Stored data
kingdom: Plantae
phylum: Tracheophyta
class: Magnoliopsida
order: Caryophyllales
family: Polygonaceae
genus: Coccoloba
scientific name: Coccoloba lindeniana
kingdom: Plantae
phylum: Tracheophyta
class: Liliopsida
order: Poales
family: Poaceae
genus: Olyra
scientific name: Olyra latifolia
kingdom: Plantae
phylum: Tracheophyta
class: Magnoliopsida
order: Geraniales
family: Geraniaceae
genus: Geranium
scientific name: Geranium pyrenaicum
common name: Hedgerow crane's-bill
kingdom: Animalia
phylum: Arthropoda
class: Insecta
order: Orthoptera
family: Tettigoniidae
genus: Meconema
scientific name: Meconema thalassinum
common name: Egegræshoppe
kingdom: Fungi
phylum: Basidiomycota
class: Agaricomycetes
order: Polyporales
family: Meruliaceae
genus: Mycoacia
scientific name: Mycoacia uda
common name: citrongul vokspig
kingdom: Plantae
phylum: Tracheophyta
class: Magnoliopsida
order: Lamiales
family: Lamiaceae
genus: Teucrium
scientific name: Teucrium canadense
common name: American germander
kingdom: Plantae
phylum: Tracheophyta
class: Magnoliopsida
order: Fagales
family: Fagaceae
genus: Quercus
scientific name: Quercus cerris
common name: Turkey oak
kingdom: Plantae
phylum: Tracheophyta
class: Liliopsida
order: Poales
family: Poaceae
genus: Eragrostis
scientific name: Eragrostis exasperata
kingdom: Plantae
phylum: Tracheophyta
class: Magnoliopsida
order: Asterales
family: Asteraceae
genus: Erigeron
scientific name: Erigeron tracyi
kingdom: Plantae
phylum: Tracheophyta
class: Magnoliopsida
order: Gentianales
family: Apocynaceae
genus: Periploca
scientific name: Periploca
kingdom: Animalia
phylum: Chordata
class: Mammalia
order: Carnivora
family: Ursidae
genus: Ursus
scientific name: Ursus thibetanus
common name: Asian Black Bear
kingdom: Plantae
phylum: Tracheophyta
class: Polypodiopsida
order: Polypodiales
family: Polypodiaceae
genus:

Task prompt
Update the lines of all the entries so that each "common name" reads "vernacular name", keeping everything else the same.

Response to this exercise
kingdom: Plantae
phylum: Tracheophyta
class: Magnoliopsida
order: Caryophyllales
family: Polygonaceae
genus: Coccoloba
scientific name: Coccoloba lindeniana
kingdom: Plantae
phylum: Tracheophyta
class: Liliopsida
order: Poales
family: Poaceae
genus: Olyra
scientific name: Olyra latifolia
kingdom: Plantae
phylum: Tracheophyta
class: Magnoliopsida
order: Geraniales
family: Geraniaceae
genus: Geranium
scientific name: Geranium pyrenaicum
vernacular name: Hedgerow crane's-bill
kingdom: Animalia
phylum: Arthropoda
class: Insecta
order: Orthoptera
family: Tettigoniidae
genus: Meconema
scientific name: Meconema thalassinum
vernacular name: Egegræshoppe
kingdom: Fungi
phylum: Basidiomycota
class: Agaricomycetes
order: Polyporales
family: Meruliaceae
genus: Mycoacia
scientific name: Mycoacia uda
vernacular name: citrongul vokspig
kingdom: Plantae
phylum: Tracheophyta
class: Magnoliopsida
order: Lamiales
family: Lamiaceae
genus: Teucrium
scientific name: Teucrium canadense
vernacular name: American germander
kingdom: Plantae
phylum: Tracheophyta
class: Magnoliopsida
order: Fagales
family: Fagaceae
genus: Quercus
scientific name: Quercus cerris
vernacular name: Turkey oak
kingdom: Plantae
phylum: Tracheophyta
class: Liliopsida
order: Poales
family: Poaceae
genus: Eragrostis
scientific name: Eragrostis exasperata
kingdom: Plantae
phylum: Tracheophyta
class: Magnoliopsida
order: Asterales
family: Asteraceae
genus: Erigeron
scientific name: Erigeron tracyi
kingdom: Plantae
phylum: Tracheophyta
class: Magnoliopsida
order: Gentianales
family: Apocynaceae
genus: Periploca
scientific name: Periploca
kingdom: Animalia
phylum: Chordata
class: Mammalia
order: Carnivora
family: Ursidae
genus: Ursus
scientific name: Ursus thibetanus
vernacular name: Asian Black Bear
kingdom: Plantae
phylum: Tracheophyta
class: Polypodiopsida
order: Polypodiales
family: Polypodiaceae
genus:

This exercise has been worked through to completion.